**PROMPT 1**
Decide whether each statement below agrees with the seminar announcement, answering yes or no and quoting the words of the announcement that decide it. (a) The talk takes place in the CiNet 1F Conference Room. (b) Masahiko Haruno gives the talk. (c) The abstract says that continuous time and space are common in experimental rooms.
**PROMPT 2**
List every sentence of the abstract in the seminar announcement, in order.
**PROMPT 3**
Carry on the abstract of the seminar announcement, starting after its last sentence.

**PASSAGE**
☆ ☆ ☆

Rei Akaishi : “What is unique about the human brain (and its computation)?”

Augst 6, 2018
13:30 ~ 14:30
CiNet 1F Conference Room

“What is unique about the human brain (and its computation)?”

Rei Akaishi
Researcher, NICT/CiNet

Host : Masahiko Haruno (PI)

Abstract:
It is often asked what is unique about computations in the human brain.
In a natural environment, animals including humans organize their behavior across continuous time and space. This is in contrast to the artificial situations in the experimental rooms where discrete and independent segmentations of time and space are common. Recently, more natural paradigms of reward-guided decisions were introduced from foraging theory.

☆ ☆ ☆

**DATA RECORDS**
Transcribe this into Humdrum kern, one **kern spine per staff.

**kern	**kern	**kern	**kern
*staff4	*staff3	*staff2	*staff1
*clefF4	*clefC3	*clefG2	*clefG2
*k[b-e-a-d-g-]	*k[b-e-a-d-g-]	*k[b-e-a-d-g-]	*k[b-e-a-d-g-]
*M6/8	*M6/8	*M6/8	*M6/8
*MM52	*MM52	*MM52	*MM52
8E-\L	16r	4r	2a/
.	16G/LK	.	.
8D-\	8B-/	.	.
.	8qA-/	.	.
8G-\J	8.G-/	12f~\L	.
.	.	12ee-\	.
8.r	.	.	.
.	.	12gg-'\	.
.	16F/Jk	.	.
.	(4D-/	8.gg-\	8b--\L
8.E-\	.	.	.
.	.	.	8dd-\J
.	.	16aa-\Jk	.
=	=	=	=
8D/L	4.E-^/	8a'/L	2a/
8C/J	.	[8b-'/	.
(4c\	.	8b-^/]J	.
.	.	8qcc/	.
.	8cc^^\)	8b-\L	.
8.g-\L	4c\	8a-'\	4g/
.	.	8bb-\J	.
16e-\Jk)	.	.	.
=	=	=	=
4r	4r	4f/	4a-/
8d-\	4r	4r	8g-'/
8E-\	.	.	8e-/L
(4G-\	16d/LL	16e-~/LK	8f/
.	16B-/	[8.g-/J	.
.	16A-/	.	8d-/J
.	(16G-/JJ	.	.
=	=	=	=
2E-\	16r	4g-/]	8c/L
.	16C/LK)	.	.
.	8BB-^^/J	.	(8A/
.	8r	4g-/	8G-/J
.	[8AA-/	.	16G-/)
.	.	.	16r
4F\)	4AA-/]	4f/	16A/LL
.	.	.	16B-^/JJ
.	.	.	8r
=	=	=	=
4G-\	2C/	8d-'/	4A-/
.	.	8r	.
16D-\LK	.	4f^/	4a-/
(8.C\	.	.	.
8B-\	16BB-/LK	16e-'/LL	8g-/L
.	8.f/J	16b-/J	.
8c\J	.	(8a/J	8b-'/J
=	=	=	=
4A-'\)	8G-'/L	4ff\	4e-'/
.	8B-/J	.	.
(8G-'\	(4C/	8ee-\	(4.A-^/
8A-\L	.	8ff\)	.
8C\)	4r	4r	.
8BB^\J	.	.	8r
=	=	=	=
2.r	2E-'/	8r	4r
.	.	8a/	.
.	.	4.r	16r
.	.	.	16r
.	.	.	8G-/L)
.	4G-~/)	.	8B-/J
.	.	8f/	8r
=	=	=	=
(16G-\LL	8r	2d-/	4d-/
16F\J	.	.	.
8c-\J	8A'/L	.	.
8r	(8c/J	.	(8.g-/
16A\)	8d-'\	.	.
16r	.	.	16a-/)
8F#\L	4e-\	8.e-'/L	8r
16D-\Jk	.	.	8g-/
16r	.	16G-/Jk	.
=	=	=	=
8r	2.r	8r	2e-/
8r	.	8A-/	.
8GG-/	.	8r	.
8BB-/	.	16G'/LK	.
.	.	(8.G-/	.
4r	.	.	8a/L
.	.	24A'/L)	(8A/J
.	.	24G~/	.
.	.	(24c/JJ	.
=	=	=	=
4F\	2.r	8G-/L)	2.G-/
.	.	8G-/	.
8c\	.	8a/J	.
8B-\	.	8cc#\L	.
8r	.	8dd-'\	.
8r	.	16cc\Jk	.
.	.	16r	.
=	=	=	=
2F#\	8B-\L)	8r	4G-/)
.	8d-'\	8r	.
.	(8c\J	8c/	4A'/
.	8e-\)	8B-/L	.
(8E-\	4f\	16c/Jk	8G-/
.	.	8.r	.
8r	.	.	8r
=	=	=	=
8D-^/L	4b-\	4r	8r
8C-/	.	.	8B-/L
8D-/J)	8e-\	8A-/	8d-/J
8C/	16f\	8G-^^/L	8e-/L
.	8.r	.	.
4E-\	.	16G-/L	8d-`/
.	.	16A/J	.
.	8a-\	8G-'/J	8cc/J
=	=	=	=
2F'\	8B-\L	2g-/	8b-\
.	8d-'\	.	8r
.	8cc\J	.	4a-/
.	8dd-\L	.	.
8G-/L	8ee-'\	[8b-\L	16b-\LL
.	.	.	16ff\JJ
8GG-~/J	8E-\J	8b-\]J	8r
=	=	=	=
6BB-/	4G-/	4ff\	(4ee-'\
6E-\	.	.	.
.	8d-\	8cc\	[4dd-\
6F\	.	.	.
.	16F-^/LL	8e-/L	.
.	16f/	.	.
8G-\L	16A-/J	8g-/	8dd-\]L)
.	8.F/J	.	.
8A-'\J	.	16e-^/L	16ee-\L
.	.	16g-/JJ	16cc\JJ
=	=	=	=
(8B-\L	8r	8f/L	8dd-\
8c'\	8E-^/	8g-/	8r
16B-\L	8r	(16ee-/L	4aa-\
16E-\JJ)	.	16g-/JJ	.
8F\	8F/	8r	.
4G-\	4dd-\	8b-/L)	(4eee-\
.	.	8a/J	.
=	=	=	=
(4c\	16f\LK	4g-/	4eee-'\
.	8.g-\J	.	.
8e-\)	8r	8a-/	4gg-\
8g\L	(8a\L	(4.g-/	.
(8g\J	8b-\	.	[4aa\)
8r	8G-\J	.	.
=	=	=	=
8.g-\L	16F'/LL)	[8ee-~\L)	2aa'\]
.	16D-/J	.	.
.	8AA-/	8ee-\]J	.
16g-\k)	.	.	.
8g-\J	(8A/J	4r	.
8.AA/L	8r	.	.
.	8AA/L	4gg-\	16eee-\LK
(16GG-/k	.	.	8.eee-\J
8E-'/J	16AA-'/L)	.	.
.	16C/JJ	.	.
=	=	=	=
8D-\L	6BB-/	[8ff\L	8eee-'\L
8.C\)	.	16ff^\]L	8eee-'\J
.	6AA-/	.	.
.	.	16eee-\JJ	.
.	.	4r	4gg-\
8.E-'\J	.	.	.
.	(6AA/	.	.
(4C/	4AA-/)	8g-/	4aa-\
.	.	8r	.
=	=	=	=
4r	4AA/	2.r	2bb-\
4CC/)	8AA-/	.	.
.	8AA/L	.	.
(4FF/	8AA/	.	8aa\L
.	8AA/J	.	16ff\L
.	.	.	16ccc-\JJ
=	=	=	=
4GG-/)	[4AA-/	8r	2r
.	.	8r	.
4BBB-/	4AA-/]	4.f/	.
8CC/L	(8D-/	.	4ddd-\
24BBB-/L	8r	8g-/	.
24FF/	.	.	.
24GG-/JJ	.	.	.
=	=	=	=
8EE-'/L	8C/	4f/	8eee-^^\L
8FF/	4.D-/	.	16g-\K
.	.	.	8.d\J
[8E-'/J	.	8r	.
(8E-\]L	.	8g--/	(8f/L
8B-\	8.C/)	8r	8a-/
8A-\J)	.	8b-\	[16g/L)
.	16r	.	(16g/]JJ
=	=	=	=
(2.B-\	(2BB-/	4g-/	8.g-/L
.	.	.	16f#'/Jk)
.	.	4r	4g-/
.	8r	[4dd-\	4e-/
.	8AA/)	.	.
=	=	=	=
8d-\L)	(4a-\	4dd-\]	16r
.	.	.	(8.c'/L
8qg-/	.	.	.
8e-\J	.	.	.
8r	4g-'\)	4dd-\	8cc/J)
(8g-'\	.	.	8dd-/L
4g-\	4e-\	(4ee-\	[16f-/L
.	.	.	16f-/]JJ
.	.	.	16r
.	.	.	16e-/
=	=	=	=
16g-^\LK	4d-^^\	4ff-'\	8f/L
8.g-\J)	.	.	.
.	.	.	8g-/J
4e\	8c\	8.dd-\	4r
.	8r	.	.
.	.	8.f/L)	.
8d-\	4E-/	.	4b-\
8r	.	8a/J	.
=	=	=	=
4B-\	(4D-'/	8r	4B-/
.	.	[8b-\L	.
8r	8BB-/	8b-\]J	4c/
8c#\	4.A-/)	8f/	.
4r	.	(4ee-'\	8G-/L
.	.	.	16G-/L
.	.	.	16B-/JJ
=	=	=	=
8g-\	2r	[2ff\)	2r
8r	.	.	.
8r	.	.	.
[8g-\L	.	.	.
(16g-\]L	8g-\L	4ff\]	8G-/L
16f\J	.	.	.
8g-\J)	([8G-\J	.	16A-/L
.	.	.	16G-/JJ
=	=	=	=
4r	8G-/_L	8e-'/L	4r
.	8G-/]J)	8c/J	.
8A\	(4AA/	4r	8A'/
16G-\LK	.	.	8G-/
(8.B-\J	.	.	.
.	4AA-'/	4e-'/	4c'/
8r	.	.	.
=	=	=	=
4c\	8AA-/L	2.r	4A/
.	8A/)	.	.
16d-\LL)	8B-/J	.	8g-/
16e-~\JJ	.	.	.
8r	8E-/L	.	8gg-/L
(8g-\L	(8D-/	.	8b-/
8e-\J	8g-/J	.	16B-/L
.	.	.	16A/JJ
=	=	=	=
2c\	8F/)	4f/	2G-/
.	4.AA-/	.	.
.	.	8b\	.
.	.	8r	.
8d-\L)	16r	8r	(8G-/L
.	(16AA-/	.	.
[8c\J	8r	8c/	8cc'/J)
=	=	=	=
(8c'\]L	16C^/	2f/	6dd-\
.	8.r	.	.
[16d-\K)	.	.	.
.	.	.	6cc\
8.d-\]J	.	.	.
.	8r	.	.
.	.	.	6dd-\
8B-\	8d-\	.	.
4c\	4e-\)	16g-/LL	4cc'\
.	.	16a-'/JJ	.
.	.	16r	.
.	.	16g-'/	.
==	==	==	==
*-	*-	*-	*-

☆ ☆ ☆

**TASK OUTPUT 1**
(a) Yes: "CiNet 1F Conference Room"
(b) No: "Host : Masahiko Haruno (PI)"
(c) No: "discrete and independent segmentations of time and space are common"

**TASK OUTPUT 2**
1. It is often asked what is unique about computations in the human brain.
2. In a natural environment, animals including humans organize their behavior across continuous time and space.
3. This is in contrast to the artificial situations in the experimental rooms where discrete and independent segmentations of time and space are common.
4. Recently, more natural paradigms of reward-guided decisions were introduced from foraging theory.

**TASK OUTPUT 3**
Such experimental design has revealed multiple scales of information processing in the brain. Specifically, humans are not just concerned about “here and now” of the environment (local) but can engage with the situations “far and beyond” the immediate context (global). Similar computations based on extended temporal contexts were also observed in sequential effects in perceptual decision making. Individual decisions biased subsequent decisions and the biasing effects of single decisions accumulated across trials. Here, I would like to argue that foraging decisions and sequential decision effects are linked in the light of combined effects of local and global information processing. These multiple scales of information processing may have implications for both biological and aritificial computational systems.